The Court, nevertheless, found a number of substantive errors in the trial decision, and reversed the decision on liability concerning all but one defendant. The Supreme Court held that only one of the physicians was liable in negligence. It left the quantum of damages undisturbed.
Significance of the Decision
The decision is significant for addressing the frequently raised concern regarding verbatim repetition of counsel’s written submissions in judicial decisions. While the question regarding the appropriate extent of judicial repetition of counsel’s submissions comes up with some regularity, Canadian courts, even prior to the Cojocaru decision, have shown acceptance of this practice. Most recently, the Quebec Court of Appeal has thus described its attitude to repetition of counsel’s submissions in judicial decisions in Birdair Inc. c. Danny’s Construction Company Inc., 2013 QCCA 580) (in translation):
“ It must be noted that lawyers generally provide such written arguments in long and complex matters. This demanding work for them is done with the purpose of aiding the judge in his reflection and facilitating his work in difficult cases. We should therefore not reproach him for taking inspiration from them. [...]“
The English Court of Appeal has recently addressed a similar situation in Crinion & Anor v IG Markets Ltd  EWCA Civ 587. The Court of Appeal, while decrying extensive repetition of counsel submissions, which preserved even the headings of the counsel’s factum, as “thoroughly bad practice,” nevertheless refused to overturn the appeal on that ground. In the words of Lord Justice Underhill:
“[A] judge will often derive great assistance from counsel’s written submissions, and there is nothing inherently wrong in his making extensive use of them, with proper acknowledgement, whether in setting out the facts or in analysing the issues or the applicable legal principles or indeed in the actual dispositive reasoning. But where that occurs the judge should take care to make it clear that he or she has fully considered such contrary submissions as have been made and has brought their own independent judgment to bear. The more extensive the reliance on material supplied by only one party, the greater the risk that the judge will in fact fail to do justice to the other party’s case – and in any event that that will appear to have been the case. … However, to say that the judgment was defective, even seriously so, is not necessarily to say that there has been an injustice which requires the appeal to be allowed.”
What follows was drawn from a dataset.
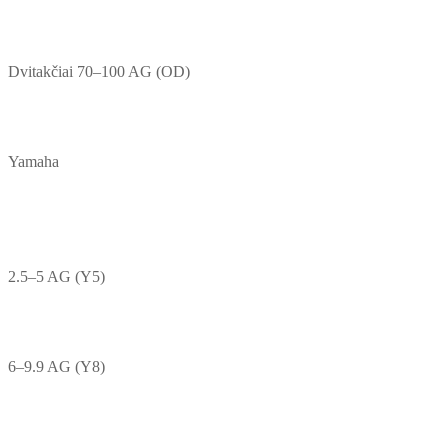
Dvitakčiai 70–100 AG (OD)
Yamaha
2.5–5 AG (Y5)
6–9.9 AG (Y8)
In Cojocaru, the Supreme Court’s decision unequivocally states that repetition, without more, does not displace the presumption of judicial integrity and impartiality. The judges’ institutional role is not to be original authors but efficient and impartial decision-makers. Indeed, the judges’ heavy workload and the need to adhere to established precedent militate against original writing. Nevertheless, the Supreme Court did not close the door entirely to this ground of appeal in appropriate cases. Therefore, while repetition of counsel’s submissions in a judicial decision may be flattering to the counsel being quoted, it is, at best, a mixed blessing, since it creates the risk of a successful appeal.